Ce site est optimisé pour être consulté depuis un navigateur moderne dans lequel JavaScript est activé.

Lip-sync, Spine and automating animations

chrisj

I know that there has been some work done with Papagayo and lip-sync but we considering using the commercial solution from Annosoft. It does phoneme extraction and well as mouth position but its standard integrations are for 3D models and so we will have to roll our own for Spine. What I am wondering is how to best do the transitions from mouth position to mouth position? (we are a cartoon-y style not realistic so there is some leeway here)

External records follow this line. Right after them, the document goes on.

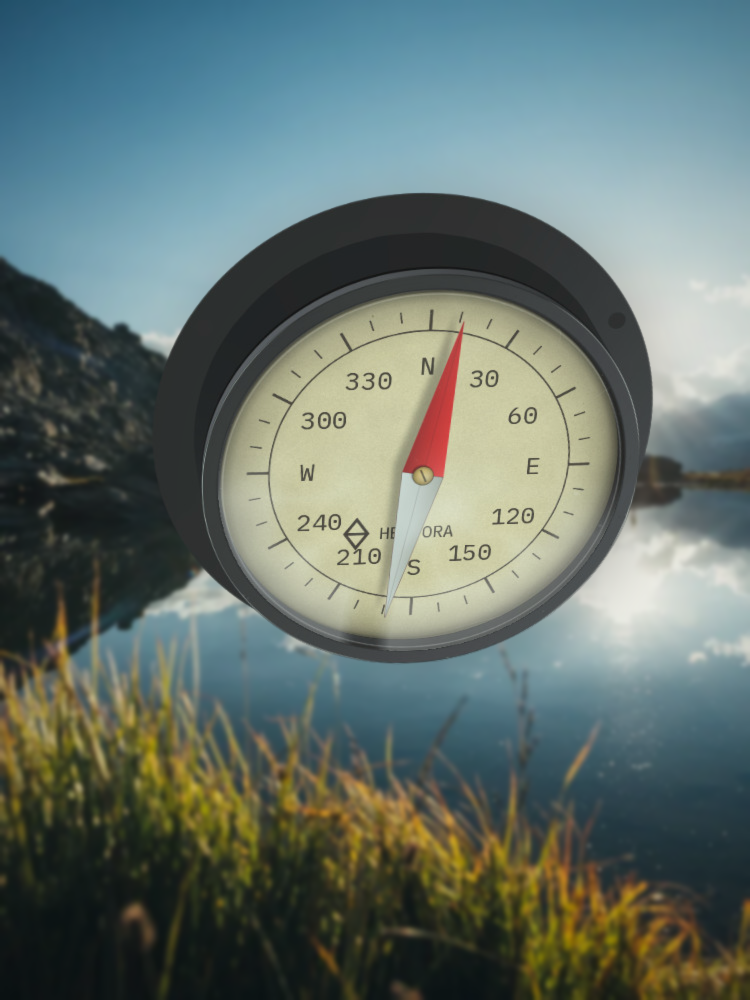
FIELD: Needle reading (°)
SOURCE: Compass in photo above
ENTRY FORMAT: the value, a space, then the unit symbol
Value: 10 °
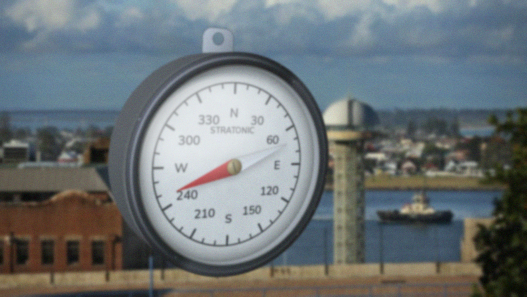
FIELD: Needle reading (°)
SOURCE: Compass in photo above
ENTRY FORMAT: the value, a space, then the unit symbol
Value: 250 °
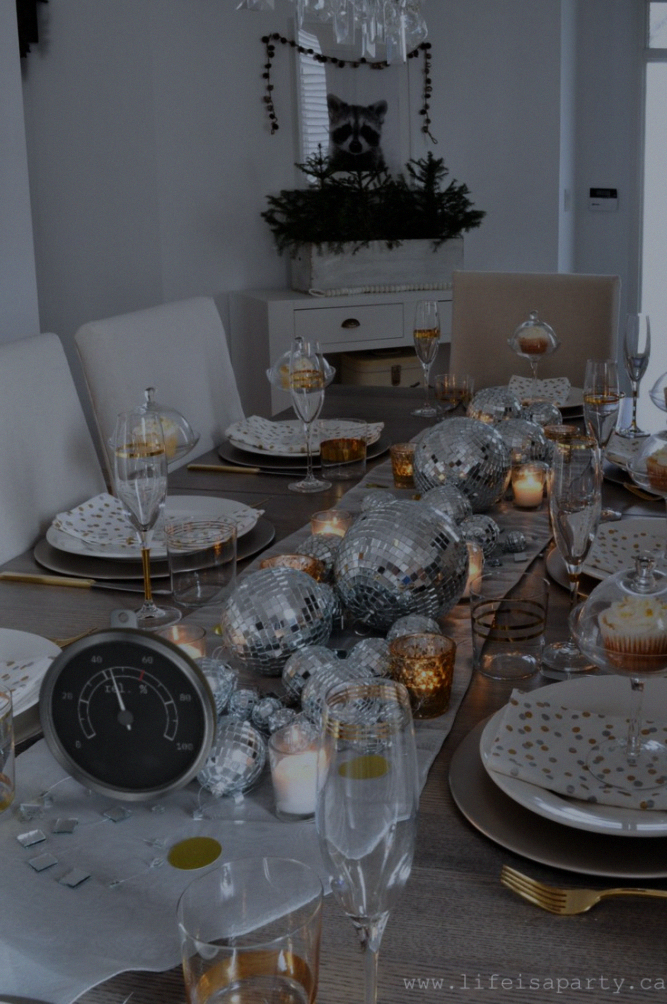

Our animator will start by creating 10 or so mouth positions with rigged lips/teeth and we can map each phoneme to a mouth position. The question is - can we do a programmatic way of interpolating mouth positions? With no interpolation at all we could just use the 10 mouth positions as separate attachments and switch attachments as needed but surely we can do better. The animator could also generate 10*9 animations from any one mouth position to any other but that seems time consuming. I was thinking of generating those animations programmatically and adding them to the exported JSON - have not looked into it in detail but seems doable. We would also need a post-process step on every export which is acceptable but not desirable. Am I missing something in the tool itself that would make this straightforward?

Nate

How would you interpolate the mouths? Are they images? If so, maybe you can scale the current mouth toward the size of the next mouth. Matching it exactly might stretch some mouths too far, but scaling it x% of the way might be nice. One way to do this would be to make each mouth a mesh with 4 vertices, then move the vertices x% of the distance from the original current mouth position to the new mouth position of the same vertex. I'm not sure what other kind of transform you could do between mouths.

amcleod

I've had some success with this using some rigging & weights, in a manner similar to what Nate described. It's a bit of a curious setup, but it looks something like this:

Starting with an "oh" phoneme shape, create a mesh that maps the lips of the mouth.
Create a copy of this mesh for every other mouth shape (duplicate the mesh and change the image path).
Reposition the vertices on each mesh to be in the appropriate positions for the mouth pose. The idea is to have all of your mouth shapes share a common set of vertices.
Create a set of bones to control parts of the mouth.
For each mouth shape, position the bones in the appropriate locations, and bind them to the mesh. Be sure to position the bones before binding them to the mesh.
After you've bound the bones to all the mouth shapes, restore the bones to their original position for the "oh" phoneme (or whichever phoneme you want for your setup pose).

This will give you a setup where you can move the mouth bones around, and each mouth shape will distort to match the bone position as closely as possible. This way you don't have to create specific animations to transition from one mouth shape to another. You just move the bones, and change the visible attachment at the correct point in time. So for example, to transition from "oh" to "aah", stretch the edges of the mouth wide, and narrow the center gap for the lips.

The key is that the mouth bones must be in the proper position for the mouth shape when they are bound to the mesh. You can uses weighting to smooth out how each particular shape distorts when the bone positions move around. Some shapes don't always distort well, but with the right weighting, I found this setup surprisingly effective.